EXERCISE DIRECTIONS: Nothing but the lines from the one with "It does not" through the final line of the entries below should be written out, each exactly as given.

Start of Block

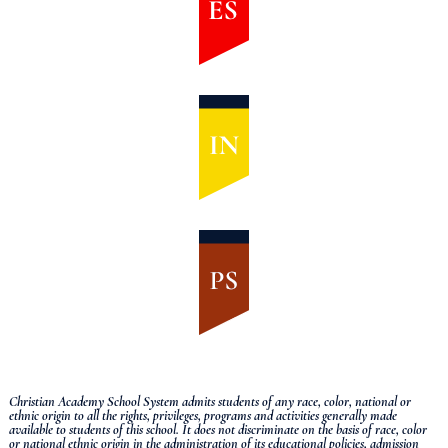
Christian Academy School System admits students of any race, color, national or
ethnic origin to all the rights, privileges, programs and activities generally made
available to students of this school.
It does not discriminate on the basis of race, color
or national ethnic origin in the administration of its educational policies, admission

End of Block

ANSWER TO THE EXERCISE:
It does not discriminate on the basis of race, color
or national ethnic origin in the administration of its educational policies, admission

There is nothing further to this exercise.